Evening Bell at Mii Temple

Data

Evening Bell at Mii Temple
Print   (Part of the set: Eight Views of Omi)

Ando Hiroshige
Adachi
1971

38.20 cm
25.50 cm

2016
00001-004
https://mokuhankan.com/collection/index.php?id_for_display=00001-004

Print is Public Domain; Photography is:   Creative Commons License

Description

Text from the publisher's pamphlet:

The Mii temple is located about a half mile northwest of the town of Otsu. The temple was founded in 686 A.D. and is the headquarters of the Tendai sect of Buddhism. In its most prosperous days there were 859 buildings within its vast compound of six acres, and even today it contains more than sixty buildings.

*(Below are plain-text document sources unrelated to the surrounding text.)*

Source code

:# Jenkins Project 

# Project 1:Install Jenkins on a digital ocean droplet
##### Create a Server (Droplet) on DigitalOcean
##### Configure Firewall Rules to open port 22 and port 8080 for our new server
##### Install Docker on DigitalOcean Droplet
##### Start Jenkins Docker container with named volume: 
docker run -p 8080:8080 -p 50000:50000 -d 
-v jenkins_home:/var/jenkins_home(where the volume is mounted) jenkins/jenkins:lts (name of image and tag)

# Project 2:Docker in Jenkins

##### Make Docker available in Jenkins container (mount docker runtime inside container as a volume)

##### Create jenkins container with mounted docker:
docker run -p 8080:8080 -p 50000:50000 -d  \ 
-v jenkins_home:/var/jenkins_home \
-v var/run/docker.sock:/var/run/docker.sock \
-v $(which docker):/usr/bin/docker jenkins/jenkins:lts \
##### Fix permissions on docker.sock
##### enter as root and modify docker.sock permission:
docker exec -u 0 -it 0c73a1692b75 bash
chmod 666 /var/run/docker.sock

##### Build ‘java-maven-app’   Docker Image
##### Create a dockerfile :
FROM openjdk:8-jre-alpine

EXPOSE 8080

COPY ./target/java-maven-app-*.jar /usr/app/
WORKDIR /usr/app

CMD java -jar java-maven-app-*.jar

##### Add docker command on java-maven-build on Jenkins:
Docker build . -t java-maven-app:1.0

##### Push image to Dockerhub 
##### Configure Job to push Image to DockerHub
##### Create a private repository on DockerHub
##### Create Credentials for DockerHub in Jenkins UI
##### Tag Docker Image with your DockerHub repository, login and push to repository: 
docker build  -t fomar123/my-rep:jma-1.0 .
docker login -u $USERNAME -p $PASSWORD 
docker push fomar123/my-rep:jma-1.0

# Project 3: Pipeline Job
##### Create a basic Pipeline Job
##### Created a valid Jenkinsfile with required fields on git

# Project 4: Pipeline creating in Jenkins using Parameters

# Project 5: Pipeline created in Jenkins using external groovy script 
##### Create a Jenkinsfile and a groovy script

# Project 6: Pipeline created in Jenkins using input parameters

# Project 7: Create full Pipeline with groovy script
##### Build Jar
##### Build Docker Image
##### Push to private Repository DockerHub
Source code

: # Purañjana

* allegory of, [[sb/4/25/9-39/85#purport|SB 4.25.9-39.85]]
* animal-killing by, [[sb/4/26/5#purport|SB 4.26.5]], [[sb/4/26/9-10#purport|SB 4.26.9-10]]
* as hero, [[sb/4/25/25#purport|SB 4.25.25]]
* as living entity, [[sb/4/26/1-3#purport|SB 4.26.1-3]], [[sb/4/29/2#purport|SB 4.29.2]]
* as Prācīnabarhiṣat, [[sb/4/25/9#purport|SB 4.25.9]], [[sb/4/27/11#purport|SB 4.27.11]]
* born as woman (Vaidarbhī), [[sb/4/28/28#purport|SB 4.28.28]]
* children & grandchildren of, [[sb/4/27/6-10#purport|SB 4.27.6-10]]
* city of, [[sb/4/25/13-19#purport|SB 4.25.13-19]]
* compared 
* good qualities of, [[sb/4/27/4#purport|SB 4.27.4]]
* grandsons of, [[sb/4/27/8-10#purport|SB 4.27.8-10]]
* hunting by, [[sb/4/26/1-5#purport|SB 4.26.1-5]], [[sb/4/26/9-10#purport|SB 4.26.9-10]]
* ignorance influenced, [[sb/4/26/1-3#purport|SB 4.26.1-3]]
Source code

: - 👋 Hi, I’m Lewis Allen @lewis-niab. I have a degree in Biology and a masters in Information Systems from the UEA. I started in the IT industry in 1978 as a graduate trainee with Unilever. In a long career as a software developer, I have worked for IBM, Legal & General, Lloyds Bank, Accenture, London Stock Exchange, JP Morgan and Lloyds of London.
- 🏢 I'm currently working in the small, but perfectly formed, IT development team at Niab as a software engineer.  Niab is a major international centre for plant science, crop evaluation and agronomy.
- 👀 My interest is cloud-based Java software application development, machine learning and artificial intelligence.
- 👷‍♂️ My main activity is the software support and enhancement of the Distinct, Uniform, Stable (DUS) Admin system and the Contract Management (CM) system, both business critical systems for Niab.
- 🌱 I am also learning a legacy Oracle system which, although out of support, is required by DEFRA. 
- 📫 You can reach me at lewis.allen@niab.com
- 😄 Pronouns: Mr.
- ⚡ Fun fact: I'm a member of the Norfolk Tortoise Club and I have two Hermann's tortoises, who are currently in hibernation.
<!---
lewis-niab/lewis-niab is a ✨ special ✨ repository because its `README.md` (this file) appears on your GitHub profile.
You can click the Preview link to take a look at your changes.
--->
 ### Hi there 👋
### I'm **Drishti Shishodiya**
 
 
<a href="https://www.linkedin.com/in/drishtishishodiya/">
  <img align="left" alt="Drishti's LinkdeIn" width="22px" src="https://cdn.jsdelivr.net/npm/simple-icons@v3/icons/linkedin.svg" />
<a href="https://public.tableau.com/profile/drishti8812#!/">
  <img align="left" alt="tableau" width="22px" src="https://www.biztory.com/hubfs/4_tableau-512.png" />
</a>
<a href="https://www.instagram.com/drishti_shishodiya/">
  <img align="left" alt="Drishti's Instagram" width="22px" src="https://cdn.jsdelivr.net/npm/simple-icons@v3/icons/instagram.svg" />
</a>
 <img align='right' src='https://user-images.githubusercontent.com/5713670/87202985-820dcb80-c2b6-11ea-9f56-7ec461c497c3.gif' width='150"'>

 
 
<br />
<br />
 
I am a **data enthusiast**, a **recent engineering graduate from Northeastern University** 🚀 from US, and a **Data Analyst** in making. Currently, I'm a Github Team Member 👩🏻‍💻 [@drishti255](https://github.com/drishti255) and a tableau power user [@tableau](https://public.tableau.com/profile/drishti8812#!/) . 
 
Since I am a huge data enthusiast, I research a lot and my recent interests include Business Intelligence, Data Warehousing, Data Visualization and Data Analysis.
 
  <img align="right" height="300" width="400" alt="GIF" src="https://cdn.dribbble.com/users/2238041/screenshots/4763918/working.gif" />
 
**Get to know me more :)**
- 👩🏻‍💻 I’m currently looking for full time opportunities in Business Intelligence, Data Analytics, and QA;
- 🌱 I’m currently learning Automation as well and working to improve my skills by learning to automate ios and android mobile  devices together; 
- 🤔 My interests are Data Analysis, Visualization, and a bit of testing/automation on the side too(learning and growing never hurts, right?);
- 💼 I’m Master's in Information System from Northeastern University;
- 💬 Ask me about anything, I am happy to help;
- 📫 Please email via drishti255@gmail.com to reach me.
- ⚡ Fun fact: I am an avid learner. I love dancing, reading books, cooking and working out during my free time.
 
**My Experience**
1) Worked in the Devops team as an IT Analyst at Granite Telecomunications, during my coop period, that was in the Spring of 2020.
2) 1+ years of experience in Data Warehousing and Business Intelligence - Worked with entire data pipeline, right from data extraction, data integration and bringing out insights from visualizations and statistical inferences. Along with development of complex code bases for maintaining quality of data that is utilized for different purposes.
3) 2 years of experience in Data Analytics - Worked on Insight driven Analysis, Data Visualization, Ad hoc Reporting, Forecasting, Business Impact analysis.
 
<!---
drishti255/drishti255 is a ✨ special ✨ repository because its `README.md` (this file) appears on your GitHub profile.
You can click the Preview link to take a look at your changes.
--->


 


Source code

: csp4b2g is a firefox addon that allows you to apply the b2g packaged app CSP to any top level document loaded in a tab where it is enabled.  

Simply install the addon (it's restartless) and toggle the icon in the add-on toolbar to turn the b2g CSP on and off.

The foreground shows a wide stretch of flat fields, with two yellow straw stacks in the middle, and a scattering of tiny human figures wending their way homeward at dusk. In the background are the undulating shapes of low mountains, with several buildings (including the Mii temple), depicted in delicate gradings of green and grey. In the distance, rising above a broad zone of white mist streaked with reddish brown, the towering bulk of a high mountain is depicted in graded grey and black.

In a free translation the poem reads as follows: At the sound of the vesper bell from the Mii temple, the lovers at the inn pause before pledging themselves till daybreak.